The shops of that time, as well as many of the richer residences, had two sets of entrance doors: one so-called daily and other nocturnal. Daily doors had windows to let the sunhine and illuminate the space, and the nocturnal doors were made full of massive woods with the main task of preventing entry to the uninvited, and were often decorative and adorned with woods. The showcases themselves had wooden shutters, which were locked at night, while they opened by day, folded and attached to the wall. It would be a shame not to use them for advertising labels and similar useful things. That is why on the inside of these shutters were usually painted, and this work was done by the sign painters! This is the reason why the templates in the Jedlička map are mostly high and narrow: they were intended for those winged shutters that protected showcases from the burglary at night.
On the floors above the shop, again, the boards with advertising signs were gladly placed in the spaces between the windows. These spaces had the advantage that they were never closed, so the ads were always visible. Clearly, their shape was somewhat different - they were relatively broader and far lower - so the final result was to separately compose and adjust to the default dimensions.
Logos at the time did not really differ much from today. They did, as a rule, have the name printed in a specially chosen font of carefully selected colors, which sometimes followed a simple drawing, mostly in the function of a trademark.
The work of the sign painter was never an easy one. After those shutters were straightened by carpenter and fundamentally painted and polished, sign painter will with paper sketches take the contours, most commonly with the toothed iron roll, similar to those of tailors for transferring the patterns to the shutters. This wheel made the holes on the paper so that through the holes it could be applied charcoal dust with a soft cotton cushion and thus obtained the sketches on the base, that is, the wings of the shutters. Next, the job was fairly straightforward because after a successful preselection of fonts and colors, the result was mostly based on quality brushes that receive a lot of color and do not change the thickness of the line in the move and, of course, the drawing or painting skill of the sign painter.

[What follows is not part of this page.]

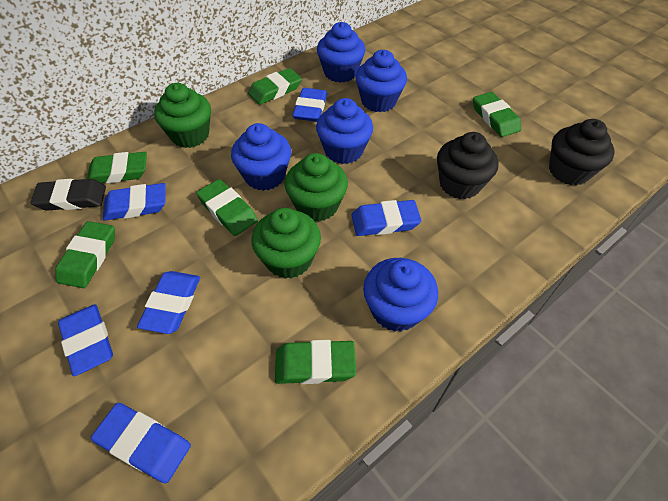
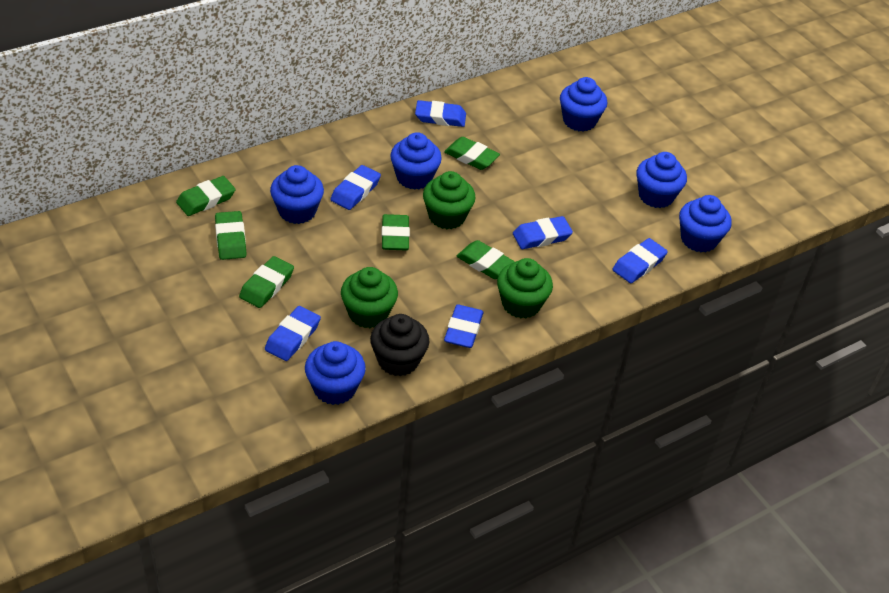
black cupcake: [437,132,499,199] [549,119,615,185] = 2 -> [370,314,429,376] = 1
black eraser: [31,179,106,211] = 1 -> none = 0
blue cupcake: [231,123,291,191] [316,98,373,164] [317,22,365,83] [355,50,407,112] [363,258,438,332] = 5 -> [270,165,324,224] [305,341,366,405] [390,132,442,190] [560,77,607,132] [636,152,687,208] [679,195,732,252] = 6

Today, technology is quite different: the template is "drawn" on the computer, and "printed" on a suitable printer to a suitable media which is then "applied" appropriately. Therefore, as all this process takes place virtually, without any need to physically create anything and risk to destroy your job through some changes, the job today has become not only significantly cheaper but also simpler because the act of the final "physical activity" is postponed until the moment in which "everything is finally perfect" and when we are satisfied with the final result.
At the time when the master sign painter was copied selected template as already mentioned or enlarged it, usually by using the grid, so manually copying and compiling his logos or advertisements, any mistake in the steps meant actually the beginning of his work from scratch.
Today, the job is often reduced to finding a suitable genre of photos on a free-stock-site or even a mock-up where you will load your logo and generate the selected scene. It's relatively easy to translate it in drawing.
Of course, here I deliberately skip that tedious part of composing logs and achieving the desired harmony of the composition that relies on the most our energy and time. I wanted to emphasize that today this technical aspect of drawing and composing, choosing a suitable line, a suitable color tint and so forth, is considerably facilitated by the fact that much of the changes can be done on the go, unlike the time when everything had to be carefully planned to the detail in the first place because subsequently, little could be changed or refined to prevent it from harming a final outcome.
Above-mentioned Jedlička map of the templates, has become today a subject of antiquary and book lovers interest, even object of trade and investment as rare specimens when a quick sale of 2000 euro pieces is emerging. And the sheets of this map have, perhaps accidentally, acquired the seductive "status of sanctity" of the vintage graphics, for which almost everyone in the encounter wished to frame them and put them in displey on the wall.
But meeting with these templates, letting the question of stylistic commitment, or the question of whether your logo inspired by them gets a "secessionist spirit" or not, is certainly another important question: do you have anything to say with your logo or not.